Customer Service Training In Government – What Works, What’s Needed

Generic customer service training for government staff is looked on as a waste of time, and “out of touch”, by employees who are forced to attend.

Customer Service Training In Government – What Works, What’s Needed

Q: When we talked about the challenges government faces in delivering quality customer service to its customers, I got the impression you thought that the skills needed on the part of government employees were either different from, or more advanced than those for, let’s say, someone in retail. Did I get that right?

Robert: Yes. On both counts. Some of the skills, and what’s taught to Walmart staff as an example should NOT be used by government staff, or don’t work, or backfire. Similarly, most staff outside of government may deal with difficult customers on occasion, but in government, not only are they more common, but employees working in government are much more often victims of physical attacks. So, the skills are different. The training process must be different.

Q: Do you feel that the training governments do with their customer facing staff is effective?

Robert: No, but mind you, I’m sometimes skeptical about the usefulness of any customer service training. My colleagues and I used to call most of these seminars “smile training”. You know, smile even if you don’t want to. Smile when you answer the phone. Smile when you have a pee.

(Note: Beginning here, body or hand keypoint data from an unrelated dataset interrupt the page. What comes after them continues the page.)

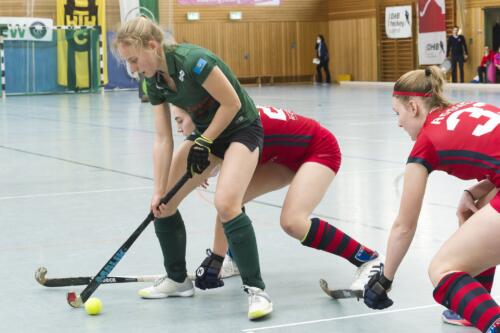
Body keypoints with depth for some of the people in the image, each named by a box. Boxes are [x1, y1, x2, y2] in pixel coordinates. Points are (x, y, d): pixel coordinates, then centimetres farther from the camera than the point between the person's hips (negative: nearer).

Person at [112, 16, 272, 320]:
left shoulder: (193, 61, -29)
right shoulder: (155, 81, -5)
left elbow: (232, 103, -23)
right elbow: (163, 140, -4)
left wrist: (204, 143, -15)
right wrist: (159, 191, -8)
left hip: (242, 129, -8)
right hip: (205, 133, 8)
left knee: (226, 204, -28)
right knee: (163, 204, 5)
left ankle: (256, 289, -16)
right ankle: (178, 280, 23)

Back to the question. I’ve worked with thousands of public service employees in my “Defusing Difficult Customers” seminars, which, by the way are built from the ground up FOR government, and what they tell me is that most of the previous training they had was not only useless, but grossly insulting to their intelligence.

It’s usually too basic, way too generic, and government staff quickly assess that the seminar leaders know nothing about government.

Q: Do you think that trainers who offer seminars in customer service to government should have had experience working IN government?

Robert: Of course they should. If only to have some credibility. That experience isn’t the be all and end all, because one could have worked for government and still have little understanding of it, but yeah, I think it’s important. Of course, I’d like to see incompetent trainers say¬† no to government invites as an ethical practice, but let’s face it, if government hires incompetent people, well, it’s easy to see where the blame sits.

Q: Are there a lot of trainers and consultants around who specialize in customer service within a government context? I mean, where would you find them even if you wanted them?

Robert: Darned few. I’m not sure why. I’m probably one of the very few. I haven’t come across many others. There are people who don’t specialize quite so much and probably do an ok job in both private and public sectors, but, they’d still have to have some experience in the public sector as employees.